LLMOpt includes a built-in FastAPI server for easy integration into non-Python architectures.

### Start the server
```bash
python run.py --host 0.0.0.0 --port 8000
```

### `POST /generate`

**Request Body:**
```json
{
  "query": "Explain quantum computing",
  "budget_mode": "balanced",
  "api_keys": {
    "openai": "sk-...",
    "anthropic": "sk-ant-...",
    "google": "AIza..."
  }
}
```

> [!TIP]
> **BYOK (Bring Your Own Key) Mode:** 
> This server is configured as a public utility. It provides the **Routing Intelligence** and **Shared Semantic Cache**, but you must provide your own provider API keys in the `api_keys` object.
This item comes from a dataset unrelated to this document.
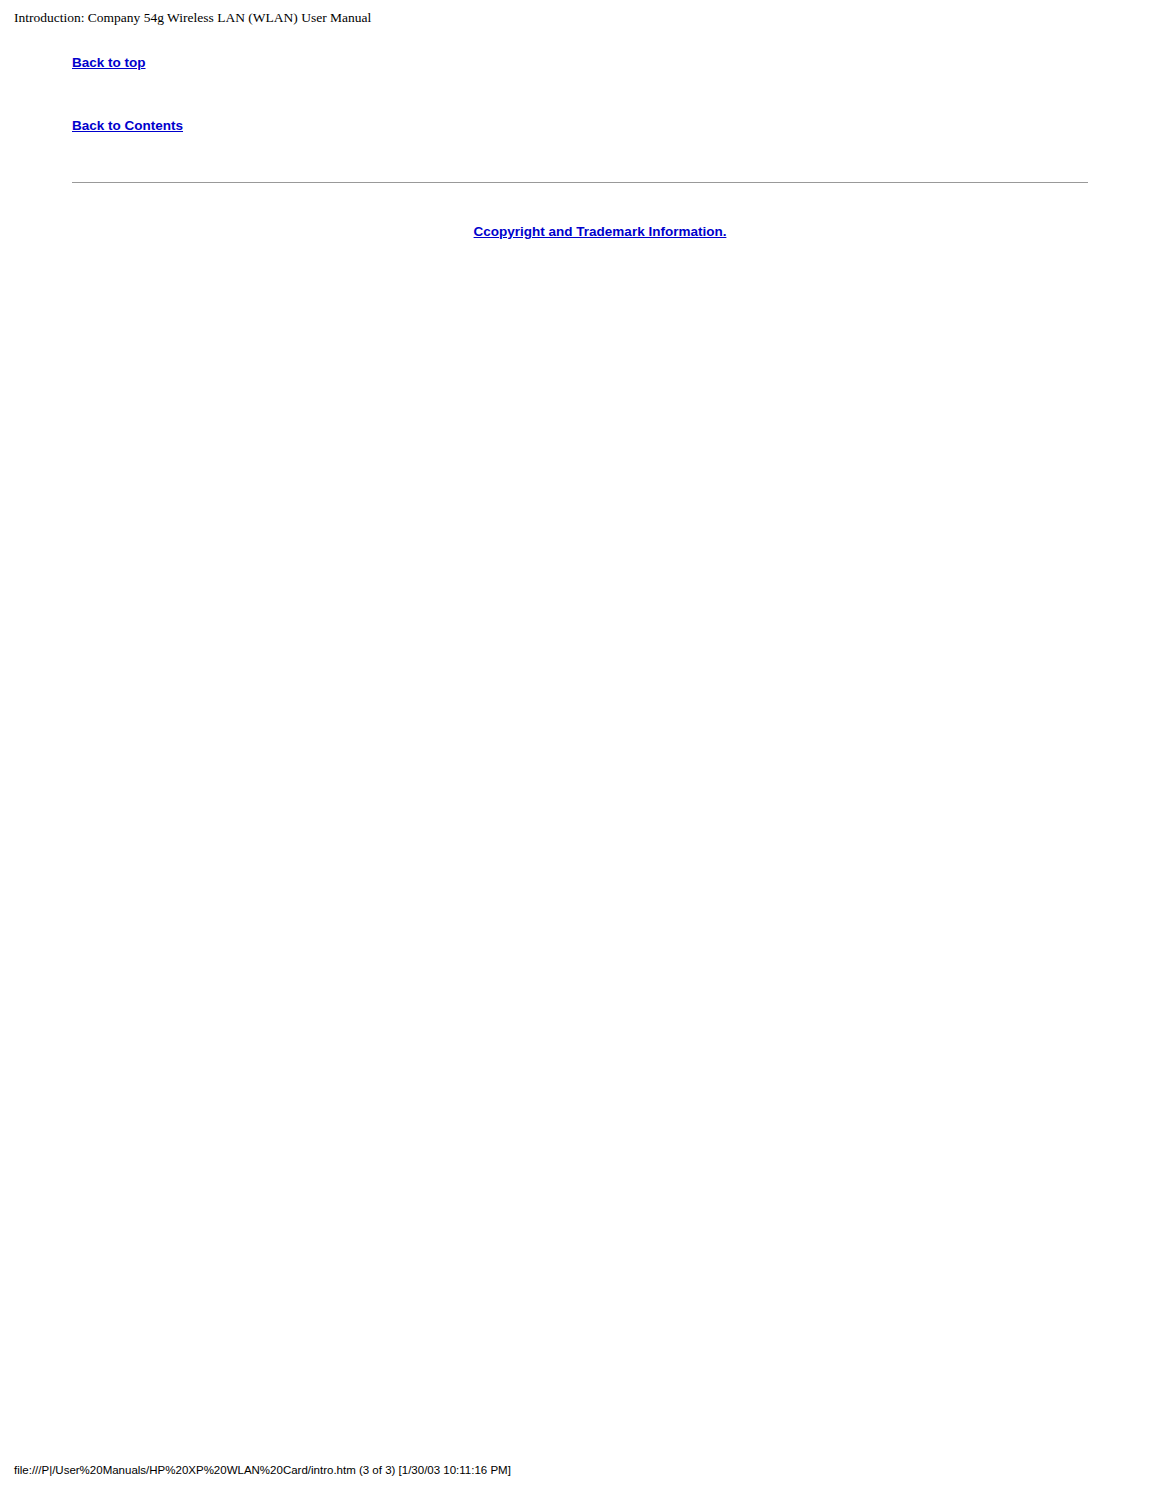Introduction: Company 54g Wireless LAN (WLAN) User Manual
Back to top
Back to Contents
Ccopyright and Trademark Information.
file:///P|/User%20Manuals/HP%20XP%20WLAN%20Card/intro.htm (3 of 3) [1/30/03 10:11:16 PM]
The server does not store your keys; they are used only for the duration of the request.

### Example cURL
```bash
curl -X POST http://localhost:8000/generate \
  -H "Content-Type: application/json" \
  -d '{
    "query": "Write a recursive Fibonacci function in Rust",
    "budget_mode": "balanced",
    "evaluate": true
  }'
```

**Response payload includes deep insights into the optimization process:**
```json
{
  "response": "Here is the Rust implementation...",
  "model_used": "claude-3-5-haiku-20241022",
  "provider": "anthropic",
  "input_tokens": 105,
  "output_tokens": 342,
  "total_tokens": 447,
  "estimated_cost": 0.001452,
  "tokens_saved": 28,
  "compression_ratio": 0.21,
  "complexity_score": 0.62,
  "complexity_tier": "hard",
  "latency_ms": 1140,
  "evaluation": {
      "overall": 9.5,
      "accuracy": 10.0,
      "feedback": "The code is idiomatic and correctly implements recursion."
  }
}
```

---

## Supported Providers & Models

The routing engine dynamically compares models across providers based on their unified capability scores and per-token pricing. Add or update models simply by modifying `data/model_registry.json`.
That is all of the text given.